Éva a lu pour vous ..
Chroniques littéraires
Le roman vrai de Gorbatchev
Vladimir Fédorovski
Flammarion
10 février 2021
272 pages
Biographie
Chronique
24 février 2021
Biographie ou roman ?
En ces temps où certains dirigeants de pays au bord de l'explosion s'essaient à réécrire l'Histoire, eux-mêmes devenant de facto des personnages de leur roman, de cette réinterprétation des faits, le titre de cet ouvrage est révélateur et répond en quelques sortes aux velléités de fiction d'un Poutine et de certains de ses prédécesseurs. Sans oublier, évidemment, certains présidents occidentaux. Manipuler l'opinion publique est un sport international depuis la nuit des temps. Exercice plus difficile aujourd'hui où des preuves audio, filmées ou testimoniales se multiplient sur ce qui s'est passé depuis les années 40.

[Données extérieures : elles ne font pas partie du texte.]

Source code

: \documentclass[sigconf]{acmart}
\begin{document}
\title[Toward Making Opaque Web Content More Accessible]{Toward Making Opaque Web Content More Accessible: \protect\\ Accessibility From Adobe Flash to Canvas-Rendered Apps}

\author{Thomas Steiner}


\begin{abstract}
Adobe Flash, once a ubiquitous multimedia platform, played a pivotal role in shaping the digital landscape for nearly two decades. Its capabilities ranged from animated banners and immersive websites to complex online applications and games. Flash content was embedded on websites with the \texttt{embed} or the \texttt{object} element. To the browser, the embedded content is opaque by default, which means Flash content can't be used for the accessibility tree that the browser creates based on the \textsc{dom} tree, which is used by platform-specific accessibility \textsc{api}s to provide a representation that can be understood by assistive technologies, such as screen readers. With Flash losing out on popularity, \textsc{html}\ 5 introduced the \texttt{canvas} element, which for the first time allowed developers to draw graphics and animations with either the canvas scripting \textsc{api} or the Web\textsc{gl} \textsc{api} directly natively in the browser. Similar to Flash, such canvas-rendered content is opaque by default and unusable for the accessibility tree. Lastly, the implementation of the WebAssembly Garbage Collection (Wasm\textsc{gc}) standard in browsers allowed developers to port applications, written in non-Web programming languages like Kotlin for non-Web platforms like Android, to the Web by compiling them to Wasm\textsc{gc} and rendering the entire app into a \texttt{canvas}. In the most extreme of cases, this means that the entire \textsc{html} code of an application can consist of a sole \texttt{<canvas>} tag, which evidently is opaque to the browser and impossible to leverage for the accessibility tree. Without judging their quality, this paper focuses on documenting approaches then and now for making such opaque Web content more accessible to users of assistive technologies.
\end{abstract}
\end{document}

L'auteur, qui fut sur place en tant que diplomate lors des évènements, et qui est également l'ami d'Alexandre Yakovlev, conseiller de Mikhaïl Gorbatchev, nous rapporte ici les fruits de son enquête sur le personnage insaisissable et déroutant que fut donc Gorbatchev, celui qui, pour les uns, mit fin à la guerre froide et libéra le monde du communisme et qui, pour d'autres, fut traître aux valeurs de son pays. Encensé par les premiers, haï et ridiculisé par les seconds, on peut se demander où est la vérité.
Je vous invite à lire la quatrième de couverture des plus claires.

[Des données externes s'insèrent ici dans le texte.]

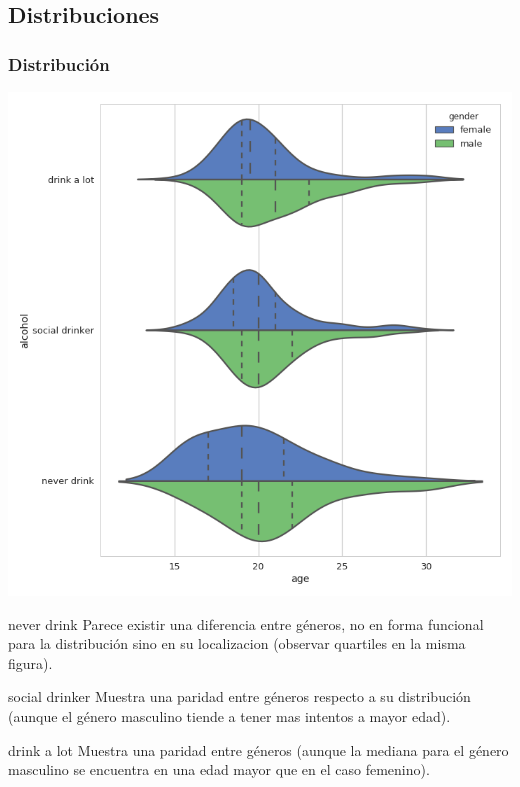 \documentclass[8pt]{beamer}
\begin{document}
\subsection{Distribuciones}
\begin{frame}\frametitle{Distribución}

\setlength{\columnsep}{80pt} 
\begin{multicols}{2}
\begin{minipage}[t]{.6\textwidth}
\includegraphics[scale=0.25]{alcohol_dist}
\end{minipage}
%
\begin{minipage}[t]{.4\textwidth}
\tiny{
\begin{block}{never drink}
Parece existir una diferencia entre géneros, no en forma funcional para la distribución 
sino en su localizacion (observar quartiles en la misma figura).
\end{block}
\pause
\begin{block}{social drinker}
Muestra una paridad entre géneros respecto a su distribución (aunque el género masculino tiende a tener mas intentos a mayor edad).
\end{block}
\pause
\begin{block}{drink a lot}
Muestra una paridad entre géneros (aunque la mediana para el género masculino se encuentra en una edad mayor que en el caso femenino).
\end{block}
}
\end{minipage}
\end{multicols}


\end{frame}
\end{document}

Un roman vérité, court et concis, remarquablement écrit, qui brosse en quelques pages la vie de cet homme, tentant de retrouver dans son enfance et sa jeunesse les éléments révélateurs de sa personnalité et de ses futurs choix intimes et politiques, de remonter à la source de ses courages ou ses atermoiements incompréhensibles, de son indépendance et soudain de ses alliances contre nature avec le KGB, menant inexorablement à sa chute, puis à sa déchéance dans la mémoire des Russes d'hier et étonnamment d'aujourd'hui.
La nostalgie du communisme efface miraculeusement pour certains la réalité de ce système totalitaire, inhumain, coupable de génocide et d'assassinats monstrueux. Certains oublient vite le poids de l'épée de Damoclès qui les empêchait de respirer jour après jour, de la terreur qui vrillait le ventre, de la paranoïa créée dans la société, dans la cellule familiale même. Tout était empoisonné au nom d'un système dictatorial maintenant les plus fragiles, les plus pauvres, à leur place et enrichissant ignominieusement les plus puissants. Rien de nouveau.
Alors qu'est ce qui a poussé ce fils d'agriculteurs de la région de Stavropol, du Midi, à vouloir gravir les échelons et à se lancer dans la politique ?
Peut-être sa rencontre en 1950, alors qu'il étudie le droit à Moscou, avec son épouse Raïssa Maximovna Titarenko, étudiante en philosophie, future professeure de « matérialisme dialectique ».
« Le génie du Sud, celui de Gorbatchev, sensible et fantasque, souvent artistique, s'oppose à un Nord plus cérébral, caractéristique de son épouse Raïssa. »
Plus que s'opposer, ils se complètent.
C'est une véritable équipe, un réel partenariat qui se forment en même temps que naît une étonnante et rarissime histoire d'amour.
Les moments clés sont déchiffrés pour nous par le biais du regard de l'auteur, historien de formation, ancien diplomate, donc témoin et acteur de la pièce qui se jouera dès l'avènement de Gorbatchev au pouvoir jusqu'à son départ forcé.
C'est aussi un livre qui, d'une certaine manière, nous met en garde sur les interprétations des uns et des autres, de par et d'autre des frontières, qui tire la sonnette d'alarme quant aux versions fictionnelles que certains gouvernements souhaiteraient nous voir adopter comme vérité historique.
L'auteur cherche à tout prix à rester impartial, juste, dans son analyse des réussites et des échecs de Gorbatchev qui pourtant, jusqu'au bout semble rester pour lui une énigme.
Restons vigilants, restons informés, ne collaborons pas insidieusement à l'écriture d'une Histoire falsifiée, dépouillée des preuves irréfutables de certaines vérités incontournables et incontestables.